CPUThrottlingHigh alert too easily triggered
lnovara opened this issue · 4 comments
The CPUThrottlingHigh
alert is used to notify if the Kubelet is throttling the pod's CPU usage for more than 25% of time in the last 5 minutes. While this might indicate wrong CPU limits there are particular class of pods (e.g. node-exporter) that are more subject to throttling than other.
My proposal is either to drop this alert or to increase the threshold to, at least, 50-75% given the narrow time window.
What's your opinion about this?
I am also attaching some issues from upstream projects.
Refs:
Is not easy to tune this kind of alert, is very domain-specific and depends a lot on the application's behavior. We can try to set it higher (50-75%) as you suggested, and analyze the behavior after that change.
It's not clear to me if the problem is the alert itself or the current limits values in use.

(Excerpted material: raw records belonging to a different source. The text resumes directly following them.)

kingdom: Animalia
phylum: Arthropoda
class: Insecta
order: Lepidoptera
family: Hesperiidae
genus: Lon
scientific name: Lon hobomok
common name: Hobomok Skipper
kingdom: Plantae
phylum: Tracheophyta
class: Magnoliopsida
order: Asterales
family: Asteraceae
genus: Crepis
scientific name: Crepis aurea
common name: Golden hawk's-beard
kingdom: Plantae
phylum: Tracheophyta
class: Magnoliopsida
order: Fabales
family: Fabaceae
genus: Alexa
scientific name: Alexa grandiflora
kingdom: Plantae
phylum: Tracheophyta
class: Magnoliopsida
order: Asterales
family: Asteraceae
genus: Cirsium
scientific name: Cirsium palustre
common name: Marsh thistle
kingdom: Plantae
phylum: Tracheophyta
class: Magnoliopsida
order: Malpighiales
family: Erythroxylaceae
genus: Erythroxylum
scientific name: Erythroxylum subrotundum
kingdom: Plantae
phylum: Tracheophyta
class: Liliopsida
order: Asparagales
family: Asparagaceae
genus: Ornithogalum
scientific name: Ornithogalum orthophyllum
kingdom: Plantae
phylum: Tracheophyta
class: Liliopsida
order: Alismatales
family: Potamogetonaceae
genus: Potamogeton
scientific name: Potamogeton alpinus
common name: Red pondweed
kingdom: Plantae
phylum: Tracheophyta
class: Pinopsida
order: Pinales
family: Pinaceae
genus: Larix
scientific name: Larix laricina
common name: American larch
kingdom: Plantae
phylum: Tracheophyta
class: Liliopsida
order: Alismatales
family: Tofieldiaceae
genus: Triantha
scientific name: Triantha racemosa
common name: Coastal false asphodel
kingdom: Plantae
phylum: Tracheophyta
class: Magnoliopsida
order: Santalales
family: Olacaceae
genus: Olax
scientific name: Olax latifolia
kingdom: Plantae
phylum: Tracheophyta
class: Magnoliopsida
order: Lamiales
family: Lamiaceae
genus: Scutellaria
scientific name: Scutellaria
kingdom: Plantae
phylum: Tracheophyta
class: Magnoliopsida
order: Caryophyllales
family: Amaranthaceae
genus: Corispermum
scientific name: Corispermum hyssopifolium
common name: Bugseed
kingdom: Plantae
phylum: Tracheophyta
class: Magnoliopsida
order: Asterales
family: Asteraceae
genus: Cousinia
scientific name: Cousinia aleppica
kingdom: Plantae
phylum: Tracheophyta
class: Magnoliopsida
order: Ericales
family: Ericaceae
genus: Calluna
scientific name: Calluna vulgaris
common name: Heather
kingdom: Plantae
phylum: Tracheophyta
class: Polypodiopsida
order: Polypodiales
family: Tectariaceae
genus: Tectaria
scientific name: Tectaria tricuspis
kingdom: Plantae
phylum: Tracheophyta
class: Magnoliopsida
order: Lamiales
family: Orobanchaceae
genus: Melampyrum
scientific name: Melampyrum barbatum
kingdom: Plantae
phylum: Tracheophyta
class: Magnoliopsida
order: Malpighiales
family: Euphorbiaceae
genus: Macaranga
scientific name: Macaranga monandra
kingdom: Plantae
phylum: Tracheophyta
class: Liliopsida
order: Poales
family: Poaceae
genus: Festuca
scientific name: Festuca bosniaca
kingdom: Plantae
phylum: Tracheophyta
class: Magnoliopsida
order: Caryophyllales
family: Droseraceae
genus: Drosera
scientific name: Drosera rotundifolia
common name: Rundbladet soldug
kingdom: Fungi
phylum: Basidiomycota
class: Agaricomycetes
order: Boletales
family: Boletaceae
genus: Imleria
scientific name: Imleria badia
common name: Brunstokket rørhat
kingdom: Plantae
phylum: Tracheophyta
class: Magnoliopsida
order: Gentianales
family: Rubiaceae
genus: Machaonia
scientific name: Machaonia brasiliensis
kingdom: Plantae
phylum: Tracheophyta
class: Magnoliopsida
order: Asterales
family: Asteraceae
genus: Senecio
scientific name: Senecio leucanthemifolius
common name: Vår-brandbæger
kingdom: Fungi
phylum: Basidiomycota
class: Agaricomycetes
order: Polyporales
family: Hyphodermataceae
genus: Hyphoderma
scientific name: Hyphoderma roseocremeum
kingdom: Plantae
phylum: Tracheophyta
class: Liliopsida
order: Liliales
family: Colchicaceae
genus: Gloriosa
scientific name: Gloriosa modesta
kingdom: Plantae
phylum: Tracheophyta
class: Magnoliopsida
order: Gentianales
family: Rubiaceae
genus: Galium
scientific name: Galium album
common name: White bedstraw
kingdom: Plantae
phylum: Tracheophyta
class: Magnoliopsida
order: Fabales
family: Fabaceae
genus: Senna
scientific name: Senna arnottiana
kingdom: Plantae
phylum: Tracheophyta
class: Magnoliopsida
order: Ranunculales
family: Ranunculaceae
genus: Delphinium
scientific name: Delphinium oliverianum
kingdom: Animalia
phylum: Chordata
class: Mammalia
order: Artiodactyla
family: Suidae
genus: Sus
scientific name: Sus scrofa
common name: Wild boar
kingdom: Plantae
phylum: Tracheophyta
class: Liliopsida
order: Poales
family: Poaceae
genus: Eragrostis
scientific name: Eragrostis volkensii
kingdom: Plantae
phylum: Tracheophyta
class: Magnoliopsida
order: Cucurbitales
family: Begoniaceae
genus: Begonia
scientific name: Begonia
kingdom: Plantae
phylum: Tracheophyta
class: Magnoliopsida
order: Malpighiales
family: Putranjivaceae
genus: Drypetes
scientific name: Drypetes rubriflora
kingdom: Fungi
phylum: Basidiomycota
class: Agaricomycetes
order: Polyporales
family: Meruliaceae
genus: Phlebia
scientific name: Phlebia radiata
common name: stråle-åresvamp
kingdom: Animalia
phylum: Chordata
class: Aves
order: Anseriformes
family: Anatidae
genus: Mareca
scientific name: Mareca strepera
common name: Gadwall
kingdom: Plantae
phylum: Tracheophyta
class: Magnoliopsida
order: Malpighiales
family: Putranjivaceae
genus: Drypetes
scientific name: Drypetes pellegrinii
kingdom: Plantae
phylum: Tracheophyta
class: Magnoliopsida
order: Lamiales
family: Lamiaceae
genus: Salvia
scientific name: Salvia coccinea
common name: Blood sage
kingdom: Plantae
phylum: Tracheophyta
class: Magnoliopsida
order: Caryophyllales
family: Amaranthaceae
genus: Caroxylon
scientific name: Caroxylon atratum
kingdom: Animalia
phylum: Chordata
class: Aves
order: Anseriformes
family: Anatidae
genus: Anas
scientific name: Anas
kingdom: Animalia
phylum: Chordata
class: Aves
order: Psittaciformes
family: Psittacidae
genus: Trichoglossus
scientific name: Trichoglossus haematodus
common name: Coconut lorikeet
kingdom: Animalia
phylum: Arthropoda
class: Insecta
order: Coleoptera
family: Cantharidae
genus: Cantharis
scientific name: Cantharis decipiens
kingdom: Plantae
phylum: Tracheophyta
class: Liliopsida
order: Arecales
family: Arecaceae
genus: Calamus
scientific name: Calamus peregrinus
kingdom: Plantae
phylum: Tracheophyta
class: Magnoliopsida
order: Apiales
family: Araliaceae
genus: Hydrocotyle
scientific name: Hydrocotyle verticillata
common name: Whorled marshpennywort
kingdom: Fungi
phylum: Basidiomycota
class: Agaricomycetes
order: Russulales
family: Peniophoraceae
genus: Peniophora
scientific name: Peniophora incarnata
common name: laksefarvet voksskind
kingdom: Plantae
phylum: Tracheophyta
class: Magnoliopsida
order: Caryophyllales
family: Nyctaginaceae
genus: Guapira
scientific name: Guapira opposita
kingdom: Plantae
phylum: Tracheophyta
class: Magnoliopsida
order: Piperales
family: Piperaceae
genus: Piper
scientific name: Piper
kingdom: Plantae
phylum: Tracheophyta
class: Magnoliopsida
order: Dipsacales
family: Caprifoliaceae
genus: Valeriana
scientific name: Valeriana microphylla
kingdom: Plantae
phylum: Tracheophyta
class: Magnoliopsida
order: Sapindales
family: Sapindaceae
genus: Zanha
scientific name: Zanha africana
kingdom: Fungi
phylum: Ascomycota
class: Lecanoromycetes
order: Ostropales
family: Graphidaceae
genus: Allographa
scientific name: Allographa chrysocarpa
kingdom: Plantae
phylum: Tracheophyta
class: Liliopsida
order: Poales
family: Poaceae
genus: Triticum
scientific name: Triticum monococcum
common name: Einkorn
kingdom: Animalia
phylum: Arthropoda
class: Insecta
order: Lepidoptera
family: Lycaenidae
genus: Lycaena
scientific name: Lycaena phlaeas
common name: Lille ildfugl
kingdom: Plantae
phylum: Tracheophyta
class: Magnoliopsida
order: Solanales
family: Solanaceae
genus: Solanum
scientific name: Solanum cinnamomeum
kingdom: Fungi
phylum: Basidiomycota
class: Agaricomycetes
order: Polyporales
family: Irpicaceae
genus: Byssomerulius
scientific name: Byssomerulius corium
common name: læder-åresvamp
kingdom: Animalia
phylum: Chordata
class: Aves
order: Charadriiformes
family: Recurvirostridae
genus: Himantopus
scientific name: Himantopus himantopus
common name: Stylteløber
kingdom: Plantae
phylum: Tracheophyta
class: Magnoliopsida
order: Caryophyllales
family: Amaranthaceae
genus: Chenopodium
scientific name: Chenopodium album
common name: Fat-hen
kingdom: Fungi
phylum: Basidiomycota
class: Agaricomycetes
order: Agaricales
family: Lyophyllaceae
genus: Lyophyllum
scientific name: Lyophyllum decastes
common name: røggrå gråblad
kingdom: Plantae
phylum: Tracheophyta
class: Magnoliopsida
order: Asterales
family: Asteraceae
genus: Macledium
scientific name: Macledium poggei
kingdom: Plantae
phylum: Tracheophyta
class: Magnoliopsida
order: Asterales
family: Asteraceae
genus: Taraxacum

If I understand correctly, you are proposing to change only the alert threshold, right? In that case, we won't know that the pods are being throttled. How much of an issue is that?
Would it make sense to drop the limits instead for some pods like OpenShift did for the monitoring ones?
Can we temporarily disable this kind of alert? I think that is causing more problems than advantages and the great risk of all is that you eventually get used to see alerting in the Slack channel, and this drives to don't bother to them.
I am literally riddled by these alerts 🔫
being that we are being DDoS by these alerts 😄 I'd say let's drop them and revisit them in the future. Or if possible leave them muted by default so one can go to alertmanager's dashboard and see them if needed.